TASK REQUIREMENTS. Output all of the lines below exactly, and leave out each image.
*** LISTED ENTRIES ***
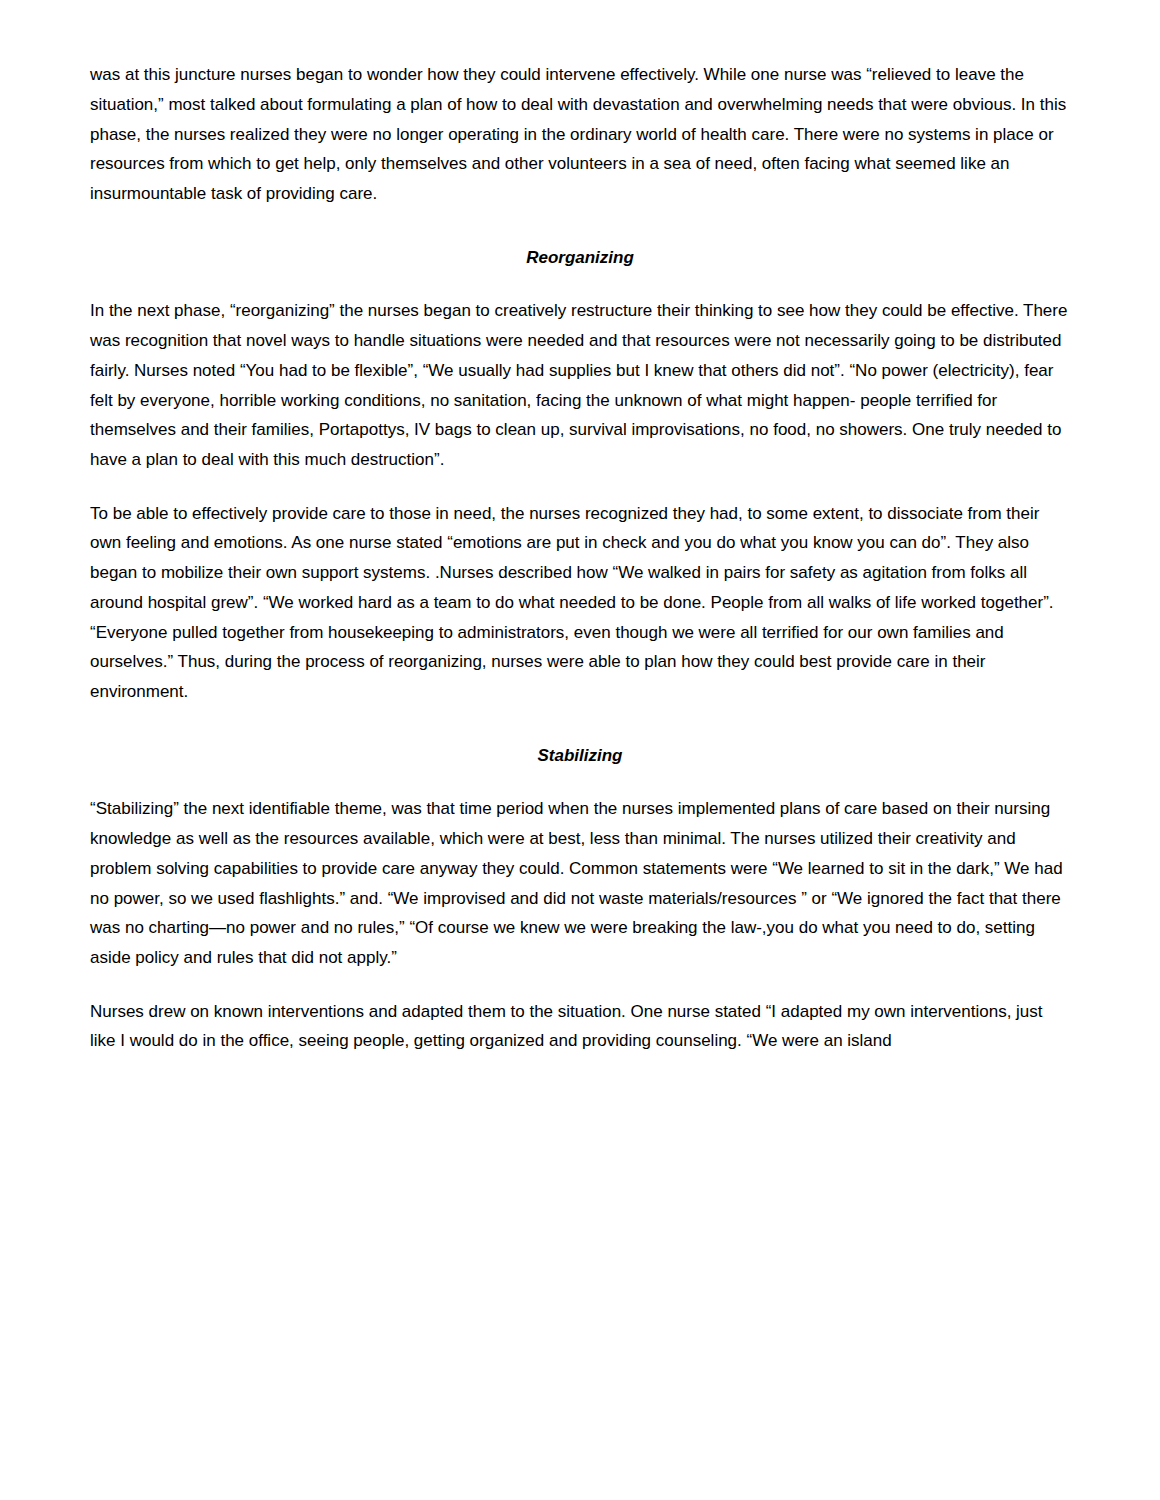was at this juncture nurses began to wonder how they could intervene effectively. While one nurse was “relieved to leave the situation,” most talked about formulating a plan of how to deal with devastation and overwhelming needs that were obvious. In this phase, the nurses realized they were no longer operating in the ordinary world of health care. There were no systems in place or resources from which to get help, only themselves and other volunteers in a sea of need, often facing what seemed like an insurmountable task of providing care.
Reorganizing
In the next phase, “reorganizing” the nurses began to creatively restructure their thinking to see how they could be effective. There was recognition that novel ways to handle situations were needed and that resources were not necessarily going to be distributed fairly. Nurses noted “You had to be flexible”, “We usually had supplies but I knew that others did not”. “No power (electricity), fear felt by everyone, horrible working conditions, no sanitation, facing the unknown of what might happen- people terrified for themselves and their families, Portapottys, IV bags to clean up, survival improvisations, no food, no showers. One truly needed to have a plan to deal with this much destruction”.
To be able to effectively provide care to those in need, the nurses recognized they had, to some extent, to dissociate from their own feeling and emotions. As one nurse stated “emotions are put in check and you do what you know you can do”. They also began to mobilize their own support systems. .Nurses described how “We walked in pairs for safety as agitation from folks all around hospital grew”. “We worked hard as a team to do what needed to be done. People from all walks of life worked together”. “Everyone pulled together from housekeeping to administrators, even though we were all terrified for our own families and ourselves.” Thus, during the process of reorganizing, nurses were able to plan how they could best provide care in their environment.
Stabilizing
“Stabilizing” the next identifiable theme, was that time period when the nurses implemented plans of care based on their nursing knowledge as well as the resources available, which were at best, less than minimal. The nurses utilized their creativity and problem solving capabilities to provide care anyway they could. Common statements were “We learned to sit in the dark,” We had no power, so we used flashlights.” and. “We improvised and did not waste materials/resources ” or “We ignored the fact that there was no charting—no power and no rules,” “Of course we knew we were breaking the law-,you do what you need to do, setting aside policy and rules that did not apply.”
Nurses drew on known interventions and adapted them to the situation. One nurse stated “I adapted my own interventions, just like I would do in the office, seeing people, getting organized and providing counseling. “We were an island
***
EXPECTED ANSWER.
was at this juncture nurses began to wonder how they could intervene effectively. While one nurse was “relieved to leave the situation,” most talked about formulating a plan of how to deal with devastation and overwhelming needs that were obvious. In this phase, the nurses realized they were no longer operating in the ordinary world of health care. There were no systems in place or resources from which to get help, only themselves and other volunteers in a sea of need, often facing what seemed like an insurmountable task of providing care.
Reorganizing
In the next phase, “reorganizing” the nurses began to creatively restructure their thinking to see how they could be effective. There was recognition that novel ways to handle situations were needed and that resources were not necessarily going to be distributed fairly. Nurses noted “You had to be flexible”, “We usually had supplies but I knew that others did not”. “No power (electricity), fear felt by everyone, horrible working conditions, no sanitation, facing the unknown of what might happen- people terrified for themselves and their families, Portapottys, IV bags to clean up, survival improvisations, no food, no showers. One truly needed to have a plan to deal with this much destruction”.
To be able to effectively provide care to those in need, the nurses recognized they had, to some extent, to dissociate from their own feeling and emotions. As one nurse stated “emotions are put in check and you do what you know you can do”. They also began to mobilize their own support systems. .Nurses described how “We walked in pairs for safety as agitation from folks all around hospital grew”. “We worked hard as a team to do what needed to be done. People from all walks of life worked together”. “Everyone pulled together from housekeeping to administrators, even though we were all terrified for our own families and ourselves.” Thus, during the process of reorganizing, nurses were able to plan how they could best provide care in their environment.
Stabilizing
“Stabilizing” the next identifiable theme, was that time period when the nurses implemented plans of care based on their nursing knowledge as well as the resources available, which were at best, less than minimal. The nurses utilized their creativity and problem solving capabilities to provide care anyway they could. Common statements were “We learned to sit in the dark,” We had no power, so we used flashlights.” and. “We improvised and did not waste materials/resources ” or “We ignored the fact that there was no charting—no power and no rules,” “Of course we knew we were breaking the law-,you do what you need to do, setting aside policy and rules that did not apply.”
Nurses drew on known interventions and adapted them to the situation. One nurse stated “I adapted my own interventions, just like I would do in the office, seeing people, getting organized and providing counseling. “We were an island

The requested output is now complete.